**Input for this task:**

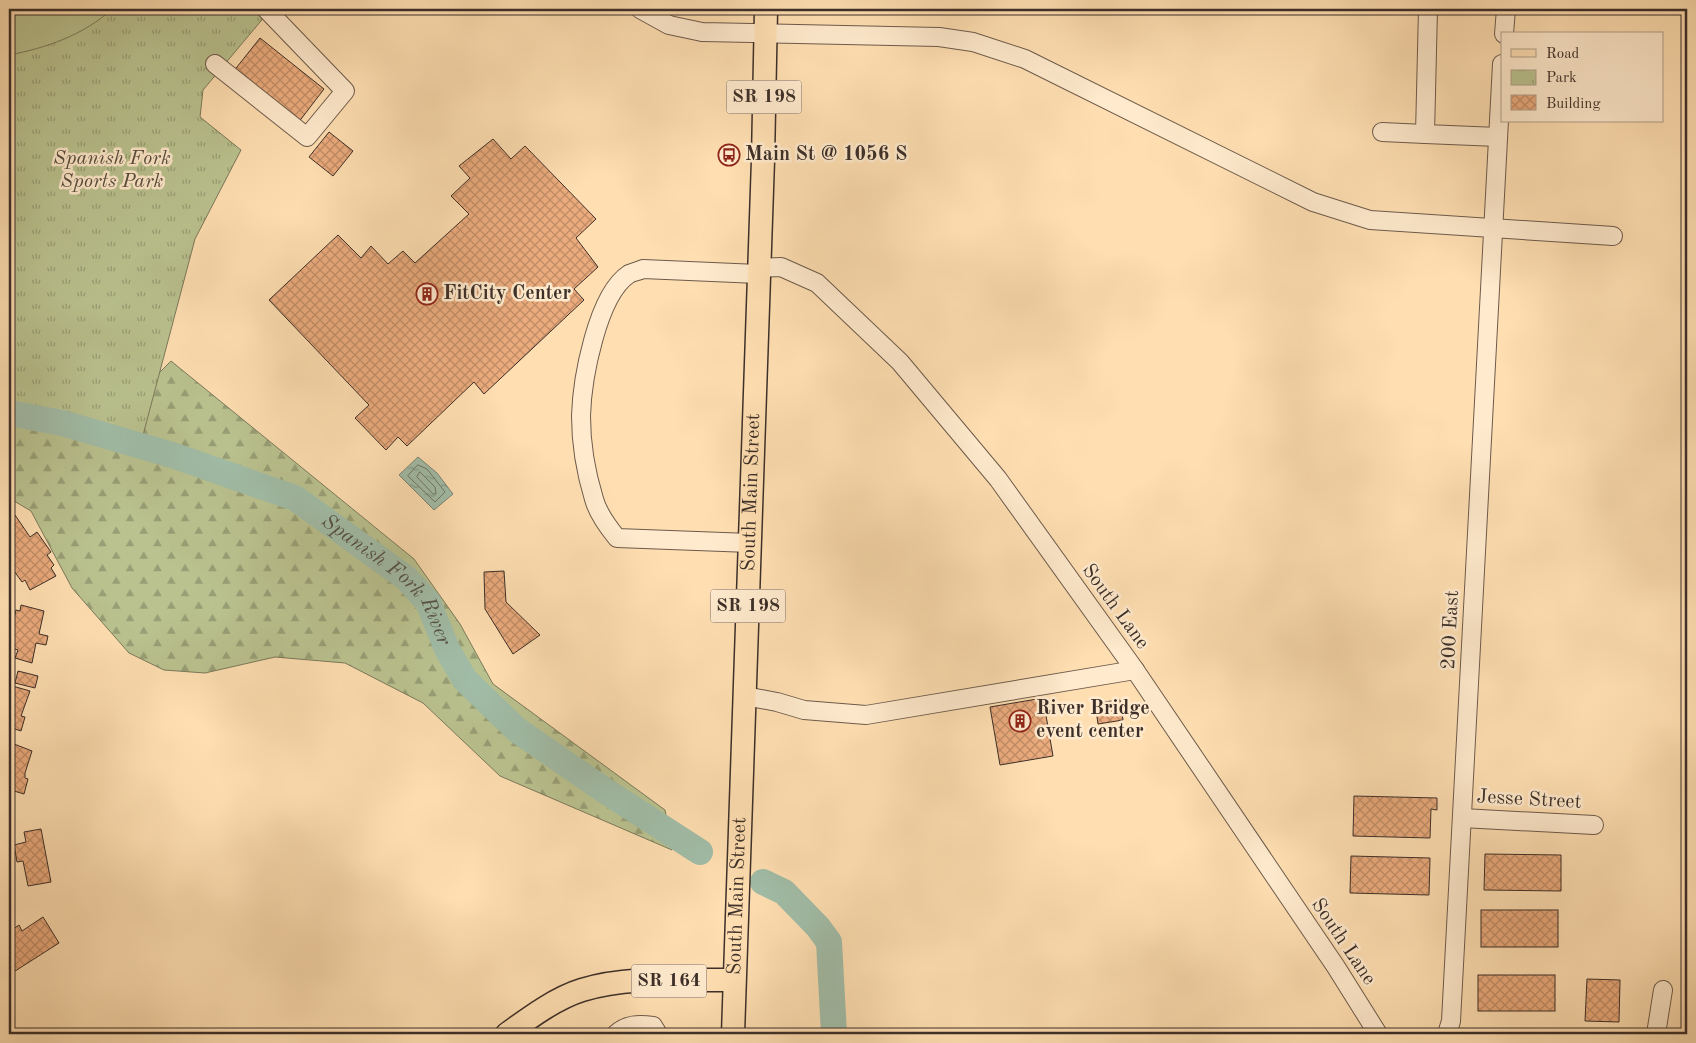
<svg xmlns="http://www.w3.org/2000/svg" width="1696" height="1043" font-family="'Old Standard TT',serif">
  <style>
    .forest { fill: url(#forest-firs); stroke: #7b795c }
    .park { fill: url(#park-tufts); stroke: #7b795c }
    .pitch { fill: #bac390; stroke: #7b795c }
    .water { fill: url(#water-ripples); stroke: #798475 }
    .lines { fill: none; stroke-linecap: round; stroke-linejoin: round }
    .shore { stroke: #6e7668; stroke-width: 1 }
    .river { stroke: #a1bda8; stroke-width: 26 }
    .building { fill: url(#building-cross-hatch); stroke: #3c2f29 }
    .minor-casing { stroke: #6d5b4b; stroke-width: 20 }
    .major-casing { stroke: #3c2f29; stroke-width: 25 }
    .minor { stroke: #ffeacd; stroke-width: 18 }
    .major { stroke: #ffdfb2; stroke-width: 22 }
    .labels { text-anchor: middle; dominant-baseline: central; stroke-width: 5; stroke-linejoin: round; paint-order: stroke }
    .shield { fill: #ffeacd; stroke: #76675a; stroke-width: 1 }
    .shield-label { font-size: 19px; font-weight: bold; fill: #3c2f29 }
    .poi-label { font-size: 20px; font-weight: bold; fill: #3c2f29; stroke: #ffeacd; text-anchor: start }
    .park-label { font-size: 20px; font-style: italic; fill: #554d3e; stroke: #ffeacd }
    .street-label { font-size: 20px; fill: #3c2f29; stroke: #ffeacd }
    .water-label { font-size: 21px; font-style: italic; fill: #555249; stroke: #ffeacd }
  </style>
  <defs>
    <pattern id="forest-firs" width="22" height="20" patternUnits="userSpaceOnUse" patternTransform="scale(1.25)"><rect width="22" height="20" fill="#bac390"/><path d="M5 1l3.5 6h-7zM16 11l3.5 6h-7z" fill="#989f76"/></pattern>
    <pattern id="park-tufts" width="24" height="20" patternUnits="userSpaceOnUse" patternTransform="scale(1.25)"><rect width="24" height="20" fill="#bac390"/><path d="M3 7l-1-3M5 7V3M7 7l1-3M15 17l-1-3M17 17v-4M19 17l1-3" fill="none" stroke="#989f76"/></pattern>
    <pattern id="water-ripples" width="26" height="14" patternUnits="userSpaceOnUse" patternTransform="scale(1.25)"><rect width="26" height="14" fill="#a1bda8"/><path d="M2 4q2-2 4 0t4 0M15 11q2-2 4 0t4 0" fill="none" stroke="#849a89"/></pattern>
    <pattern id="building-cross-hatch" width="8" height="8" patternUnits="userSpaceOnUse" patternTransform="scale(1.25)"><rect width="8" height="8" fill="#ebab7d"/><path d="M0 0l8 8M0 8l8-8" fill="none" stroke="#c08c66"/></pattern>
  </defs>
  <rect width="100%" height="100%" fill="#ffdfb2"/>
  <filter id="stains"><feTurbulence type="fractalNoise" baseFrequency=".004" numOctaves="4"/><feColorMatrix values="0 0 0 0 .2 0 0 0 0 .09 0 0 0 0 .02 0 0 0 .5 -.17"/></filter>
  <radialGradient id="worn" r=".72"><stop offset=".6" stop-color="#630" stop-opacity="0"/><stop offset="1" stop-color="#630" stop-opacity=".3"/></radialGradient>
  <polygon class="forest" points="9,339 155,377 171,361 414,559 460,624 493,684 665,810 672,850 500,776 423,703 345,663 275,657 205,673 164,670 129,653 72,588 31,511 9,498"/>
  <polygon class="park" points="9,9 271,9 203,90 200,117 241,150 195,239 142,439 69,412 9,405"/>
  <path class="pitch" d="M9 9H112C84 35 46 48 9 55Z"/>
  <polygon class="water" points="418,457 437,473 453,494 434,510 399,475"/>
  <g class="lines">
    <g class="shore">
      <polygon points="418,465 427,469 445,492 435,502 408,476"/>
      <polygon points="420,472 435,487 436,494 433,494 417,477"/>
    </g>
    <g class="river">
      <path id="s1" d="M9 413 62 423 172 455 295 498 406 578 428 602 447 649 465 680 517 730 604 790 700 852"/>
      <polyline points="763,882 784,892 818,927 829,942 834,1034"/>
    </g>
  </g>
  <g class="building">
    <polygon points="260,38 324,89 298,123 233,72"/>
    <polygon points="329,132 353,151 333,176 309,157"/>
    <polygon points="493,139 511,159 525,146 596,219 576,238 598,267 574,289 584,300 484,394 474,382 407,446 398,437 386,450 355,418 369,405 269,300 338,235 361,258 371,246 388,264 403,251 415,263 469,214 451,196 470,178 459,166"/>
    <polygon points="15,515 30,537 37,532 51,552 47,555 54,565 51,568 56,576 30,590 25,580 22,582 9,564 9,542 11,541 9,538 9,519"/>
    <polygon points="504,571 506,602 540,635 513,654 485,609 484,572"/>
    <polygon points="21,605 44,611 39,634 48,636 46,645 36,643 32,663 15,658 18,650 9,647 9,629 11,630 16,610 20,611"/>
    <polygon points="18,671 38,676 35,688 15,683"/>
    <polygon points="9,685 30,691 21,716 25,717 21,731 9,727"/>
    <polygon points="1043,698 1053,756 1000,765 990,707"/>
    <polygon points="1120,700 1123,720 1098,724 1095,703"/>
    <polygon points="9,742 32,751 25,773 25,778 28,779 24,794 14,791 12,800 9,799"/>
    <polygon points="1354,796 1437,798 1437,810 1431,809 1430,838 1353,836"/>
    <polygon points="41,829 51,882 28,886 23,861 17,862 14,845 26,842 24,832"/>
    <polygon points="1485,854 1561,855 1561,891 1484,890"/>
    <polygon points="1351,856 1430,858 1429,895 1350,893"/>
    <rect x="1481" y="910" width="77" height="37"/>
    <polygon points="43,917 59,943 12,973 9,969 9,955 12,953 9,948 9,932 19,925 22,931"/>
    <rect x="1478" y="975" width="77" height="36"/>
    <polygon points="1587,979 1620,980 1619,1022 1585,1021"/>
    <polygon points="1588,1029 1616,1030 1616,1034 1588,1034"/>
    <polygon points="1475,1030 1552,1032 1552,1034 1475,1034"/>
  </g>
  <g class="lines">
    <g class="minor-casing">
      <g id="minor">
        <polyline points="640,9 669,25 702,32 939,37 973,42 1025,59 1313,202 1370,220 1613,236"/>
        <polyline points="1428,9 1425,134 1498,137"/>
        <polyline points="1504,34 1506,9"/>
        <polyline points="215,64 307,137 345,91 266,9"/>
        <polyline points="1382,132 1425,134"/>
        <polyline points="758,268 781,267 817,283 900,362 998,479 1135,670 1336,967 1378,1034"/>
        <path d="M750 543 617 538C608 527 598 514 594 499 586 473 581 443 581 416 582 380 597 295 629 274 633 272 639 271 643 269L758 274"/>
        <polyline points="745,696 777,702 804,710 866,715 1135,670"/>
        <polyline points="1462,818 1594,825"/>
        <path d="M616 1034C627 1024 639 1024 653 1026L658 1034"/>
        <polyline points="1447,1034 1451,1021 1502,64"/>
        <polyline points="1656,1034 1663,990"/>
      </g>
    </g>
    <g class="major-casing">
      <g id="major">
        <path d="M507 1034C529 1018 556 998 582 990 631 975 684 981 734 980"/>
        <path id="s2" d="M733 1034 763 160 766 9"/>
      </g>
    </g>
    <use href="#minor" class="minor"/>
    <use href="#major" class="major"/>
  </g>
  <defs>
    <g id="bus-ring" transform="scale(1.125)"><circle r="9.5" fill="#ffeacd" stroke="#8f2418" stroke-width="1.5"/><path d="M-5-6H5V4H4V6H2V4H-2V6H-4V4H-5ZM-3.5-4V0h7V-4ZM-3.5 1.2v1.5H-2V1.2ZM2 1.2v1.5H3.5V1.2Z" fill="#8f2418"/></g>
    <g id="building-ring" transform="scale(1.125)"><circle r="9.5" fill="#ffeacd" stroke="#8f2418" stroke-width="1.5"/><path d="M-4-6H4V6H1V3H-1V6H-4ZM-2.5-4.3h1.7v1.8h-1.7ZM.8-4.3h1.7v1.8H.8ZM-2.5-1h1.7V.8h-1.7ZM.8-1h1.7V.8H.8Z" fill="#8f2418"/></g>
  </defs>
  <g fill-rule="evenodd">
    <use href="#bus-ring" x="729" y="155"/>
    <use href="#building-ring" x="427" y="294"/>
    <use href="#building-ring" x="1020" y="721"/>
  </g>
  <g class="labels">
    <g class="shield">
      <rect x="726.5" y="80.5" width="75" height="33" rx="4"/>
      <rect x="710.5" y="589.5" width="75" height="33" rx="4"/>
      <rect x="631.5" y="964.5" width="75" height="33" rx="4"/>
    </g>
    <g class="shield-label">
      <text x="764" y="97">SR 198</text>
      <text x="748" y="606">SR 198</text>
      <text x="669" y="981">SR 164</text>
    </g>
    <g class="poi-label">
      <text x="745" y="155">Main St @ 1056 S</text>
      <text x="443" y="294">FitCity Center</text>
      <text x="1036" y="709">River Bridge<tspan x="1036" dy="23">event center</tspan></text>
    </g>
    <g class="park-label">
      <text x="112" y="159">Spanish Fork<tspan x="112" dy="23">Sports Park</tspan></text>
    </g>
    <g class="street-label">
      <text stroke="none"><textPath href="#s2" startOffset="542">South Main Street</textPath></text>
      <text transform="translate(1115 607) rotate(54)">South Lane</text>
      <text transform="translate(1451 630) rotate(-87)">200 East</text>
      <text transform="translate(1529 800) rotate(3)">Jesse Street</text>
      <text stroke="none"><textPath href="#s2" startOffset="138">South Main Street</textPath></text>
      <text transform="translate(1343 942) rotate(56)">South Lane</text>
    </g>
    <g class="water-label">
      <text stroke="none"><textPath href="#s1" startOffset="424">Spanish Fork River</textPath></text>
    </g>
  </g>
  <rect width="1696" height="1043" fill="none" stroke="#ffdfb2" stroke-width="30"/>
  <rect x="10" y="10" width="1676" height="1023" fill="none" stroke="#3c2f29" stroke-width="2.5"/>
  <rect x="15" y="15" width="1666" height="1013" fill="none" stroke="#3c2f29"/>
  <rect x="1501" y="32" width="162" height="90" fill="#ffeacd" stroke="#b19f8b"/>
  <rect x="1511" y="49" width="25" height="8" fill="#ffdfb2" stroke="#b19f8b"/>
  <text x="1546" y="58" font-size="15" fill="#3c2f29">Road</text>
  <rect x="1511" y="70" width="25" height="15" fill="url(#park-tufts)" stroke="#b19f8b"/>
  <text x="1546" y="82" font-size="15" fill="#3c2f29">Park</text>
  <rect x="1511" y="95" width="25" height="15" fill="url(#building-cross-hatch)" stroke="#b19f8b"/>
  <text x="1546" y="108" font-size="15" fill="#3c2f29">Building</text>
  <rect width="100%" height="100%" filter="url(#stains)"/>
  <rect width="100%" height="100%" fill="url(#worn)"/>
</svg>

**Description of the task:**
Give back exactly the lines above starting at the line where "none; stroke-linecap: round;" appears and ending at the line where "url(#building-cross-hatch); stroke: #3c2f29" appears, both included, with no other lines.

**Reply:**
    .lines { fill: none; stroke-linecap: round; stroke-linejoin: round }
    .shore { stroke: #6e7668; stroke-width: 1 }
    .river { stroke: #a1bda8; stroke-width: 26 }
    .building { fill: url(#building-cross-hatch); stroke: #3c2f29 }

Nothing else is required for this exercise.